Гнеккер Александр Адольфович, жених Лизы, дочери старого профессора. «Это молодой блондин, не старше 30 лет, среднего роста, очень полный, широкоплечий, с рыжими бакенами около ушей и с нафабренными усиками, придающими его полному, гладкому лицу игрушечное выражение… никто в моей семье не знает, какого он происхождения, где учился и на какие средства живет… имеет какое-то отношение и к музыке и к пению, продает где-то чьи-то рояли» («Скучная история», 1889).

Гребешков Федор, театральный парикмахер. «Представьте вы себе высокую костистую фигуру со впалыми глазами, длинной жидкой бородой и коричневыми руками, прибавьте к этому поразительное сходство со скелетом, которого заставили двигаться на винтах и пружинах, оденьте фигуру в донельзя поношенную черную пару, и у вас получится портрет Гребешкова» («Средство от запоя», 1885).

Грекова Марья Ефимовна, помещица, девушка 20 лет. «Вам всем кажется, что он на Гамлета похож… Ну и любуйтесь им!

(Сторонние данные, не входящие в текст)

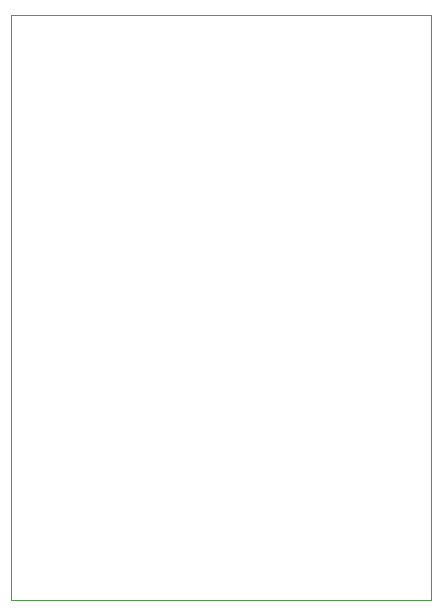
<source format=gbr>
G04 #@! TF.GenerationSoftware,KiCad,Pcbnew,5.1.1-8be2ce7~80~ubuntu18.04.1*
G04 #@! TF.CreationDate,2019-04-20T17:41:40+02:00*
G04 #@! TF.ProjectId,EH19,45483139-2e6b-4696-9361-645f70636258,rev?*
G04 #@! TF.SameCoordinates,Original*
G04 #@! TF.FileFunction,Profile,NP*
%FSLAX46Y46*%
G04 Gerber Fmt 4.6, Leading zero omitted, Abs format (unit mm)*
G04 Created by KiCad (PCBNEW 5.1.1-8be2ce7~80~ubuntu18.04.1) date 2019-04-20 17:41:40*
%MOMM*%
%LPD*%
G04 APERTURE LIST*
%ADD10C,0.100000*%
G04 APERTURE END LIST*
D10*
X132080000Y-114300000D02*
X132080000Y-64770000D01*
X167640000Y-114300000D02*
X132080000Y-114300000D01*
X167640000Y-64770000D02*
X167640000Y-114300000D01*
X132080000Y-64770000D02*
X167640000Y-64770000D01*
M02*

</source>
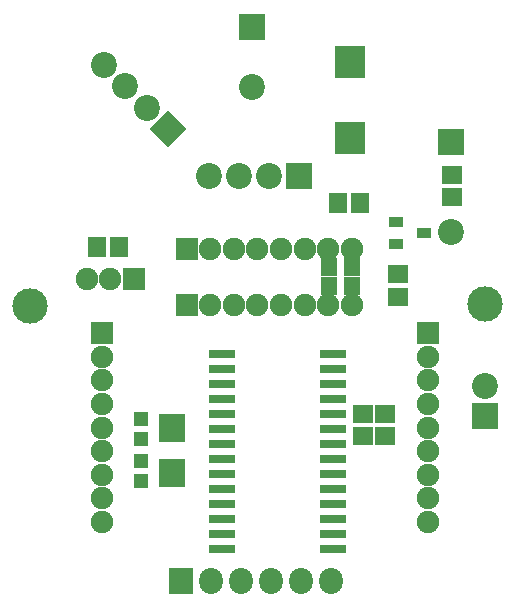
<source format=gbr>
G04 DipTrace 3.2.0.1*
G04 BottomMask.gbr*
%MOIN*%
G04 #@! TF.FileFunction,Soldermask,Bot*
G04 #@! TF.Part,Single*
%AMOUTLINE7*
4,1,4,
0.000709,0.061241,
0.061241,-0.000709,
-0.000709,-0.061241,
-0.061241,0.000709,
0.000709,0.061241,
0*%
%AMOUTLINE10*
4,1,4,
-0.037402,0.037402,
0.037402,0.037402,
0.037402,-0.037402,
-0.037402,-0.037402,
-0.037402,0.037402,
0*%
%ADD42R,0.07874X0.086614*%
%ADD44C,0.11811*%
%ADD51R,0.086614X0.094488*%
%ADD58R,0.086614X0.031496*%
%ADD60R,0.049213X0.033465*%
%ADD62C,0.086614*%
%ADD64O,0.07874X0.086614*%
%ADD67C,0.074803*%
%ADD69R,0.074803X0.074803*%
%ADD71R,0.055118X0.062992*%
%ADD73R,0.059055X0.066929*%
%ADD75R,0.102362X0.110236*%
%ADD76C,0.086614*%
%ADD78R,0.086614X0.086614*%
%ADD80R,0.066929X0.059055*%
%ADD82R,0.047244X0.051181*%
%ADD93OUTLINE7*%
%ADD96OUTLINE10*%
%FSLAX26Y26*%
G04*
G70*
G90*
G75*
G01*
G04 BotMask*
%LPD*%
D82*
X659565Y661573D3*
Y594643D3*
Y454573D3*
Y521502D3*
D78*
X1031316Y1966573D3*
D76*
Y1766573D3*
D80*
X1400065Y604073D3*
Y678876D3*
D75*
X1356316Y1597823D3*
Y1849805D3*
D73*
X587565Y1235323D3*
X512762D3*
D80*
X1475065Y679073D3*
Y604269D3*
D71*
X1362565Y1104073D3*
Y1167065D3*
X1287565Y1104073D3*
Y1167065D3*
D69*
X812565Y1229073D3*
D67*
X891305D3*
X970046D3*
X1048786D3*
X1127526D3*
X1206266D3*
X1285006D3*
X1363746D3*
D69*
X812565Y1041573D3*
D67*
X891305D3*
X970046D3*
X1048786D3*
X1127526D3*
X1206266D3*
X1285006D3*
X1363746D3*
D42*
X793816Y122822D3*
D64*
X893816D3*
X993816D3*
X1093816D3*
X1193816D3*
X1293816D3*
D78*
X1187565Y1472822D3*
D62*
X1087565D3*
X987565D3*
X887565D3*
D78*
X1806315Y672822D3*
D62*
Y772822D3*
D69*
X1618815Y947822D3*
D67*
Y869082D3*
Y790342D3*
Y711601D3*
Y632861D3*
Y554121D3*
Y475381D3*
Y396641D3*
Y317901D3*
D69*
X531316Y947822D3*
D67*
Y869082D3*
Y790342D3*
Y711601D3*
Y632861D3*
Y554121D3*
Y475381D3*
Y396641D3*
Y317901D3*
D78*
X1694061Y1584289D3*
D62*
Y1285076D3*
D60*
X1511975Y1244722D3*
Y1319525D3*
X1602526Y1282124D3*
D80*
X1696030Y1400234D3*
Y1475037D3*
D73*
X1390565Y1381573D3*
X1315762D3*
D80*
X1515912Y1069525D3*
Y1144328D3*
D58*
X931316Y229073D3*
Y279073D3*
Y329073D3*
Y379073D3*
Y429073D3*
Y479073D3*
Y529073D3*
Y579073D3*
Y629073D3*
Y679073D3*
Y729073D3*
Y779073D3*
Y829073D3*
Y879073D3*
X1301395D3*
Y829073D3*
Y779073D3*
Y729073D3*
Y679073D3*
Y629073D3*
Y579073D3*
Y529073D3*
Y479073D3*
Y429073D3*
Y379073D3*
Y329073D3*
Y279073D3*
Y229073D3*
D93*
X750066Y1629058D3*
D76*
X679060Y1699504D3*
X608066Y1769933D3*
X537050Y1840369D3*
D96*
X637565Y1129073D3*
D67*
X558825D3*
X480085D3*
D51*
X764565Y482447D3*
Y632053D3*
D44*
X290518Y1037489D3*
X1805872Y1043384D3*
M02*

</source>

Дела мне нет…»; «Мне все одно… Мне ничего не нужно… Ты только и… человек. Не хочу я знать других! Что хочешь делай со мной… Ты… ты только и человек! (Плачет.)» («Безотцовщина», 1877–1881).

Григорий. «…Отец Григорий, еще не снимавший облачения… сердито мигает своими густыми бровями» («Панихида», 1886).

Громов Иван Дмитрич, «мужчина лет тридцати трех, из благородных, бывший судебный пристав и губернский секретарь, страдает манией преследования». «Мне нравится его широкое, скуластое лицо, всегда бледное и несчастное, отражающее в себе, как в зеркале, замученную борьбой и продолжительным страхом душу» («Палата № 6», 1892).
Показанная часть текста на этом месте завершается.